I would never suggest a Sunday sermon meet the requirements of feeding the sheep. But it's a big first step, and it is also typically the topic discussed when the folks I'm criticizing here start saying Christians should self-feed. They typically are defending the status quo of seeker-centered worship services and life application sermons.

Fred Shope said...

You're right. The Sunday sermon is a big part of feeding the sheep and the "felt needs" way of doing things is producing weak, anemic Christians.

I guess my background was showing. A lot of my dealings have been with people who saw the Sunday feeding time as their only meal, other than a perfunctory daily reading of Scripture so they could say that they read through the Bible in a year.

It seems to be another of those "both/and" deals in following Jesus.

Anonymous said...

Right. It frustrates me everytime I hear about this false dichotomy that the church must be about either: 1) reaching out to seekers or 2) about maturing spiritually.

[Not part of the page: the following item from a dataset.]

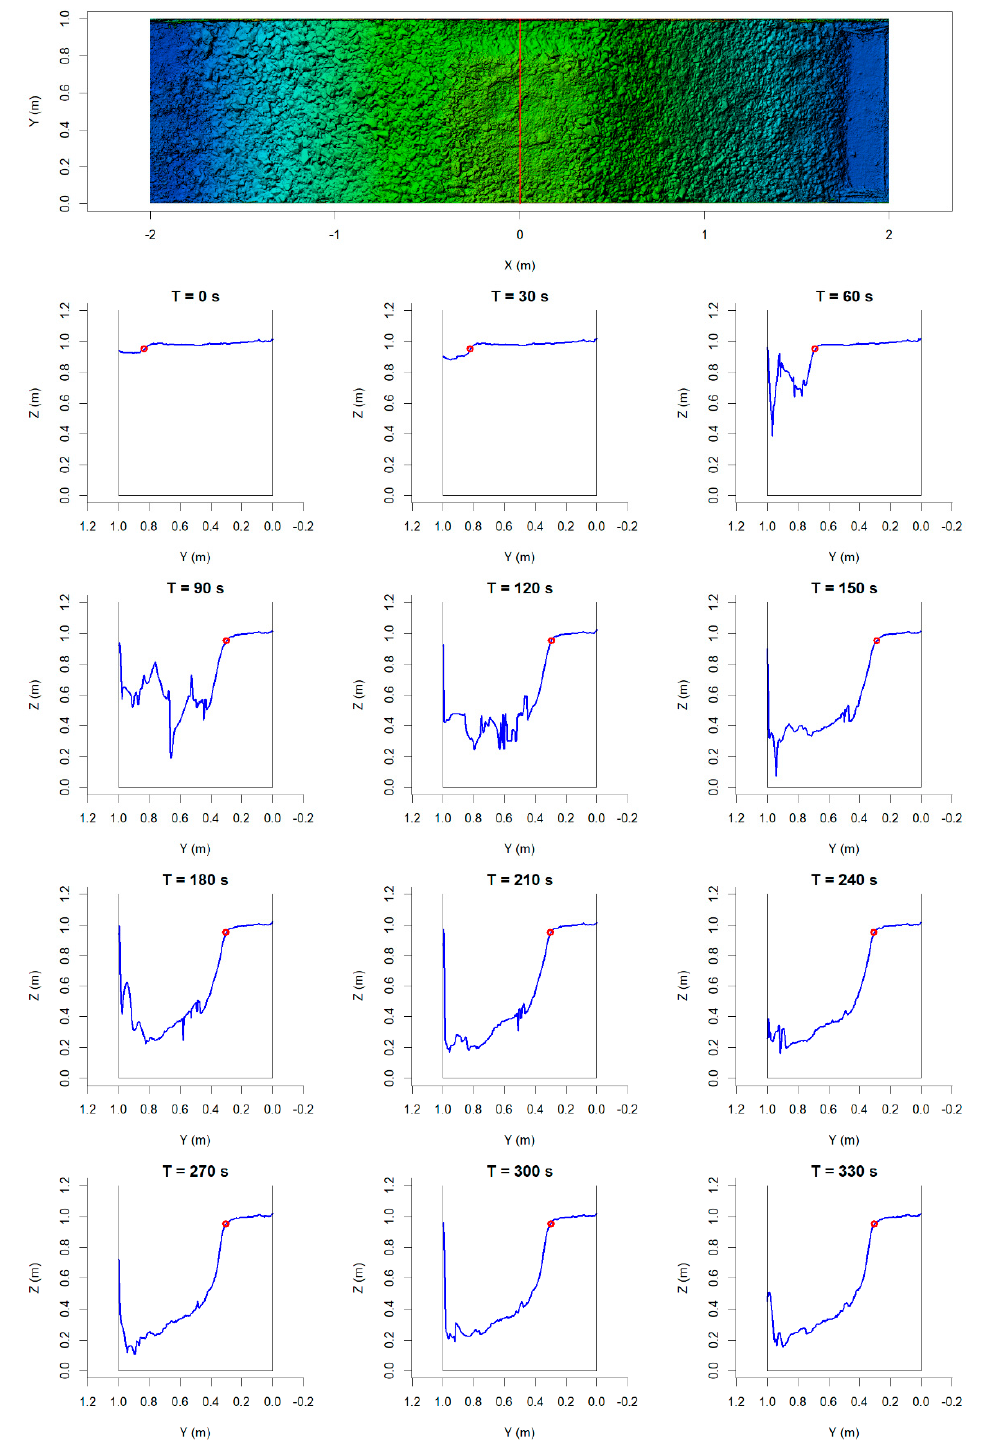
Figure A3. Cross-section profiles for X = 0 m (centre line) extracted from U3 dynamic 3D model; T = 0 s is immediately before initial observed erosion at downstream edge of crest; red circle indicates breach edge as used in further analyses.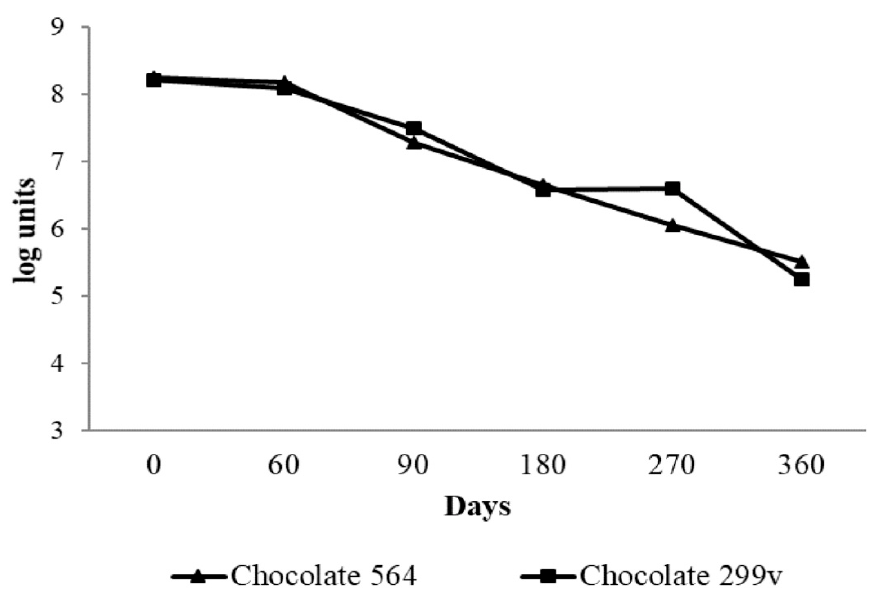
Figure 1. Viability of spray dried Lb. planatrum 564 and commercial probiotic Lb. plantarum 299v in dark chocolate during storage.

In response I feel like everyone out there should be forced to listen to a Tim Keller sermon. Pretty much any one will do. He preaches the gospel everytime in a deep way. But he doesn't use Christianese, doesn't talk in "us vs. them" terms, and doesn't assume his audience is made up solely of Christians or people who have already bought into the message.

If preachers talk and act as if non-Christians are in the congregation, they will be there soon enough. Why in the world does that mean preachers need to use a superficial message to reach them? Frankly, it's condescending to everyone. Non-Christians have brains too.

Anonymous said...

Thank you so much. It is so frustrating to hear a pastor say, "It's not my job to feed you." *sigh* As co-heir notes, we are of course to study the Word for ourselves, but...I thought church was supposed to help, to feed the sheep. Really, many of us just want to hear the Gospel preached.

Anyhow...I have a soapbox of my own. Thanks for this. Fresh air indeed!